Thursday, July 23, 2015

Where passion at?

One of my teachers, Roy Williams wrote this in his weekly Monday Morning Memo,

You cannot instruct a person to have enthusiasm any more than you can instruct them to give birth to a redheaded child.
The person must first be inspired.
Inspiration is what you give them.
Enthusiasm is what they give you.
People inhale inspiration and exhale enthusiasm.
They cannot give you enthusiasm until you give them inspiration.
Neither is a product of instruction.
There is a time to instruct and a time to inspire.
We often think we’re doing one when we’re actually doing the other.
Is your enthusiasm contagious or is it contained?
Are you inspiring those around you?
Exploding with ideas and thoughts, as I am often left with after a weekly Roy dose, it forced questions about the variable affecting inspiration. If enthusiasm is caused by inspiration, what causes inspiration?

Do they hold hands drawing each of them out completely dependently or is there a third gravitating body that causes the whole thing to explode into its riches?

The light went on. I saw it in Star Wars: The Phantom Menace. Come to think of it, I see it in most Sci Fi movies. 

Star Wars I was released to the public on May 19,1999. The filming and planning for this movie would have happened over the previous two years (from 1997-1999), yet there is a piece of technology that exists in this movie that did not exist at that time.

Apple invented iPad and released it on April 3, 2010. Its compact iPod grandfather was released two and a half years after the release of The Phantom Menace on October 23, 2001.

But the iPad exists in this movie, ten years before its invention.

Cell phones, microwave ovens, global positioning systems all exist because film thought of them first.

I'm still waiting for my flying car.
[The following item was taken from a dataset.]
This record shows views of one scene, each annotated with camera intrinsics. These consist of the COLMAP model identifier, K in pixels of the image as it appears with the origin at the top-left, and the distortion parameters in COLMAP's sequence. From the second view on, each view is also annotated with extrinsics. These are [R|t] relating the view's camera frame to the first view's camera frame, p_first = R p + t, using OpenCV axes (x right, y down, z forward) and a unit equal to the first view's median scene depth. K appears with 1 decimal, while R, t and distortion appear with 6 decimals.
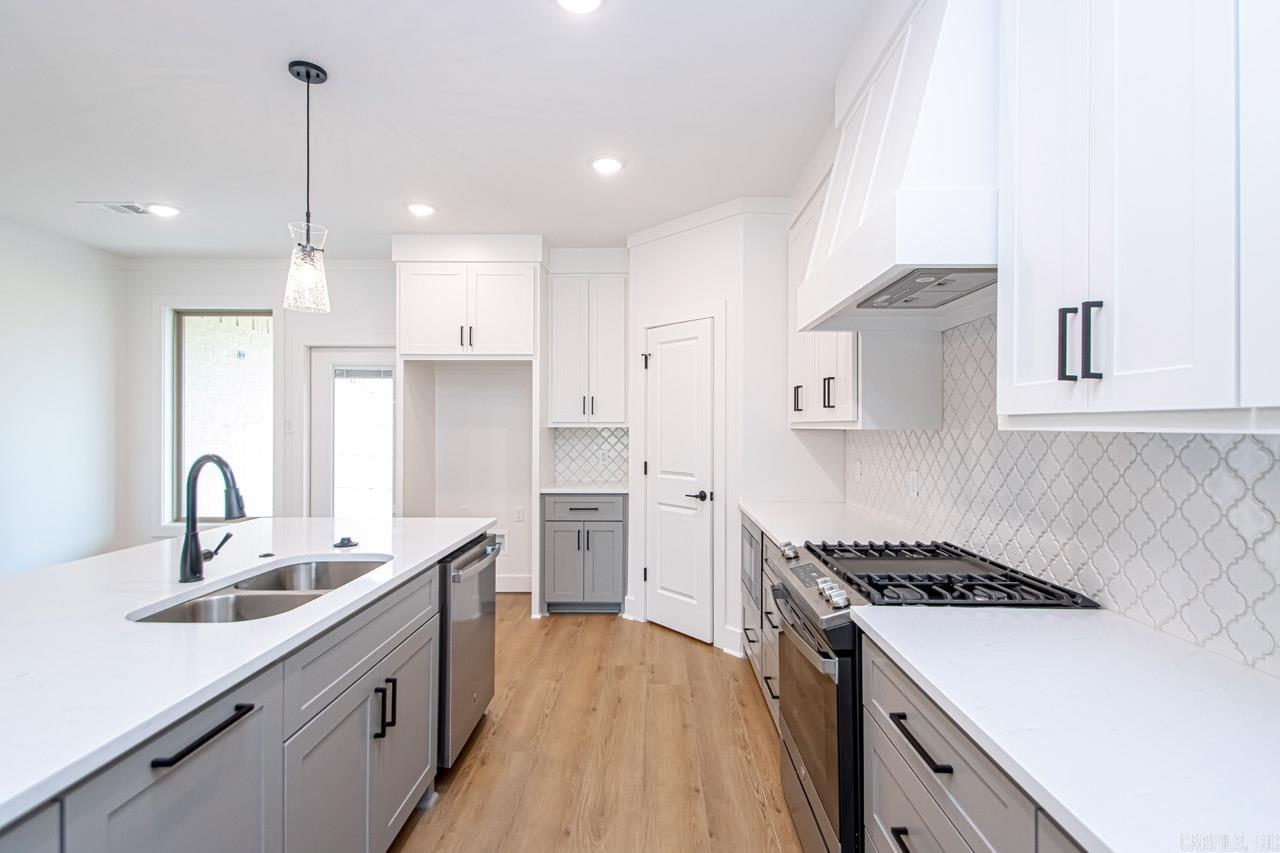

But that's a discussion for another time.

Is it life imitating art? Or art imitating life?

Who cares!

We get inspiration from art.
Art is imagination.
Inspiration is a derivative of imagination.

It doesn't matter how we feed our imagination. It can come from movies, literature, music, theatre, art, nature, bears dancing on one leg, kids playing with a hula hoop, elephants singing dressed in a tutu or a simple poem.

Imagination is the heart of all inspiration. To be inspired or inspiring, you must let your inner beast run wild through the fresh grass, picking up smells, thoughts and ideas someone else discarded.

Imagination is a dream.
Inspiration is a translation.
Enthusiasm is the end result.

Together, the three form a cyclical triumvirate fostering an endless supply of passion.

Our lives are nothing without imagination. To squash it is the greatest sin we'll ever commit to ourselves.